##### GIVEN RECORDS #####
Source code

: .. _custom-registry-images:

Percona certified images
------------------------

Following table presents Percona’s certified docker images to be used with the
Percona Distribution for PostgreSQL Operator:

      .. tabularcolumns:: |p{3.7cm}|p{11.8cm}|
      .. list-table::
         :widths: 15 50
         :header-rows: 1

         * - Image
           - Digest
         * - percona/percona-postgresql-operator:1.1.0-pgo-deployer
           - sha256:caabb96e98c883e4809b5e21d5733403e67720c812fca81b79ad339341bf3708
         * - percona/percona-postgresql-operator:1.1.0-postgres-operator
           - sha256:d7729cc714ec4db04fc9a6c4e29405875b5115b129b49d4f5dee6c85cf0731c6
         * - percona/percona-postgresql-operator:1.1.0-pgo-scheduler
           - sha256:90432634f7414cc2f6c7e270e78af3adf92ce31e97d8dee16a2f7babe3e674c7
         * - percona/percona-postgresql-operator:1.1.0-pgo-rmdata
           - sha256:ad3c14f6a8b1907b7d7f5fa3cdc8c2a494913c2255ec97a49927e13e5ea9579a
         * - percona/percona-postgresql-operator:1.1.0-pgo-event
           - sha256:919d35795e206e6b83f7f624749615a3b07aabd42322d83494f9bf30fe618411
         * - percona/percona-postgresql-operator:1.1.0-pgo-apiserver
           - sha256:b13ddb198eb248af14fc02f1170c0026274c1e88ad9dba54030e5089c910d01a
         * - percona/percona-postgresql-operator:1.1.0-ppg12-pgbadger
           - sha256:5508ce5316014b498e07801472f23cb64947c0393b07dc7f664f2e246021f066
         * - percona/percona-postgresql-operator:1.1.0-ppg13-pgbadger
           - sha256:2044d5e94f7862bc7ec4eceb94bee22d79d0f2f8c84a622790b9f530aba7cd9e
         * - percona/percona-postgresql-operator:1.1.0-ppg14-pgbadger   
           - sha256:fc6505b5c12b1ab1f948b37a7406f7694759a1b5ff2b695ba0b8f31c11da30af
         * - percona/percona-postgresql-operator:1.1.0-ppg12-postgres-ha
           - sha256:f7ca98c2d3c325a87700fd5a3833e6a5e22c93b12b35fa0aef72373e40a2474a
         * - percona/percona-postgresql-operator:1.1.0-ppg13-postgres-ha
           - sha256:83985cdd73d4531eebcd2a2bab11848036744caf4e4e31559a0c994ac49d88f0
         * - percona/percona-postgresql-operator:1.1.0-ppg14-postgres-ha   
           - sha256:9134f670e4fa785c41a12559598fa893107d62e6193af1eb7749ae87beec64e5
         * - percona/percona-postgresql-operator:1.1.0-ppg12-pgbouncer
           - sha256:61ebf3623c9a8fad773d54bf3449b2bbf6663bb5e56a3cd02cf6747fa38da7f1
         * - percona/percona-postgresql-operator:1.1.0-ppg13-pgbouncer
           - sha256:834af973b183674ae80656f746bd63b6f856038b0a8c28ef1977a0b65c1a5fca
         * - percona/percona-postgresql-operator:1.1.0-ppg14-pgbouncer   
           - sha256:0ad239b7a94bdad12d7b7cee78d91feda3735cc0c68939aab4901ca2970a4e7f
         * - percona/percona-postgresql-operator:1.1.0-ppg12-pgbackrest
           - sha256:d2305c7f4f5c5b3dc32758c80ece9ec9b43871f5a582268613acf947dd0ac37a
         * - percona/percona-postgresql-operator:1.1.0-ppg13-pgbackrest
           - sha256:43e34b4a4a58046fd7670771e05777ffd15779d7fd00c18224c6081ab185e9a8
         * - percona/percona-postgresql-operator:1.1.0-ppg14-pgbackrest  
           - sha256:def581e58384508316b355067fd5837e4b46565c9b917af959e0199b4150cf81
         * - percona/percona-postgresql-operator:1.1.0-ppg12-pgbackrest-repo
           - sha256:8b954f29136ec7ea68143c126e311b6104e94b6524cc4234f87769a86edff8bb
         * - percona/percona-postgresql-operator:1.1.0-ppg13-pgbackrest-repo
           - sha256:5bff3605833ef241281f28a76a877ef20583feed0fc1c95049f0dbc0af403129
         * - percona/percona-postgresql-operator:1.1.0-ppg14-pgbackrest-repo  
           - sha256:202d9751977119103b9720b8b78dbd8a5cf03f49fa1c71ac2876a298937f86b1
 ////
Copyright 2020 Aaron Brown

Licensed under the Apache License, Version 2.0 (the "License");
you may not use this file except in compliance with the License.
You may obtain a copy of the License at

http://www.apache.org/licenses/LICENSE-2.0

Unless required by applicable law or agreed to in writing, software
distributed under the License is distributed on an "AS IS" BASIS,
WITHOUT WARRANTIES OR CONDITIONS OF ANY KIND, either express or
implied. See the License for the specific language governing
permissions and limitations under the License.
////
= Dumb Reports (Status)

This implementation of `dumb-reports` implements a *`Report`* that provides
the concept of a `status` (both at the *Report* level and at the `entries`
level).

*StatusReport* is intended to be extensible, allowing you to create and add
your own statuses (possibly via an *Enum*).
#####
— DIRECTIONS —
Find the word "images" in the listing above. Copy each line where it appears.

— WRITTEN REPLY —
: .. _custom-registry-images:
Percona certified images
Following table presents Percona’s certified docker images to be used with the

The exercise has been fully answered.